## Questions on the material
1/ Revise the decompiler comment between "A modern decompiler" and "undo jump threading.", inclusive, changing "edges" to "branches".
2/ Answer these questions from the decompiler comment:
(a) What approach does the project's description suggest it takes to decompilation?
(b) For native executables, what are the hardest problems?
(c) Which goto-like edges are named?

## Passage for review
.....
A Python cross-version decompiler

jcranmer · on Jan 8, 2019

Just from taking a quick look at their description of how it works, this appears to essentially be a glorified pattern-matching approach to decompilation. This is generally the worst approach to take to the issue, since it's extremely brittle and trivial optimization or obfuscation will complicate your approach.

A modern decompiler framework tends to take a very different approach. For native executables, the hardest problems are actually disassembly and higher-level type recovery. Bytecode is easier in that the type information is essentially retained and code is very nicely and obviously differentiated from data; no need to worry about jump tables or constant pools.

Control flow for a decompiler is recovered via some form of control flow structuring; the problem is essentially a graph grammar parsing problem, but this is not an easy problem to solve. In practice, it's the existence of goto-like edges (gotos, breaks, and continues) that really screws things up. It's usually easy to tell what the structure should look like without these edges, but identifying which edges fall into this category turns out to be challenging in practice. Especially if you start trying to undo jump threading.
.....
## Data section

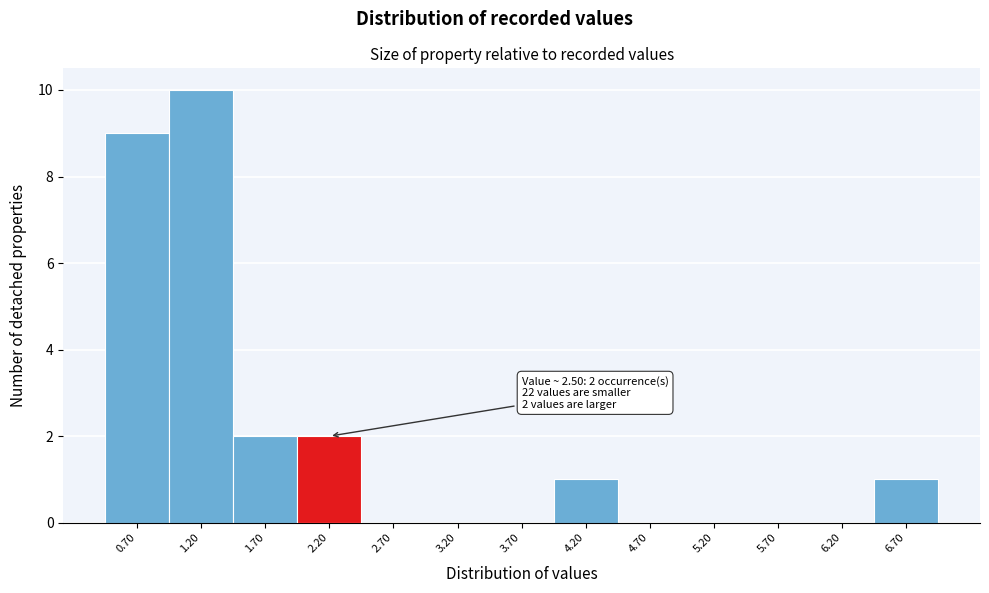

Reading left to right, what are all the values shown in this chart?

0.70=9	1.20=10	1.70=2	2.20=2	2.70=0	3.20=0	3.70=0	4.20=1	4.70=0	5.20=0	5.70=0	6.20=0	6.70=1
.....
## Answers to the problems
1/
A modern decompiler framework tends to take a very different approach. For native executables, the hardest problems are actually disassembly and higher-level type recovery. Bytecode is easier in that the type information is essentially retained and code is very nicely and obviously differentiated from data; no need to worry about jump tables or constant pools.

Control flow for a decompiler is recovered via some form of control flow structuring; the problem is essentially a graph grammar parsing problem, but this is not an easy problem to solve. In practice, it's the existence of goto-like branches (gotos, breaks, and continues) that really screws things up. It's usually easy to tell what the structure should look like without these branches, but identifying which branches fall into this category turns out to be challenging in practice. Especially if you start trying to undo jump threading.

2/
(a) A glorified pattern-matching approach.
(b) Disassembly and higher-level type recovery.
(c) Gotos, breaks, and continues.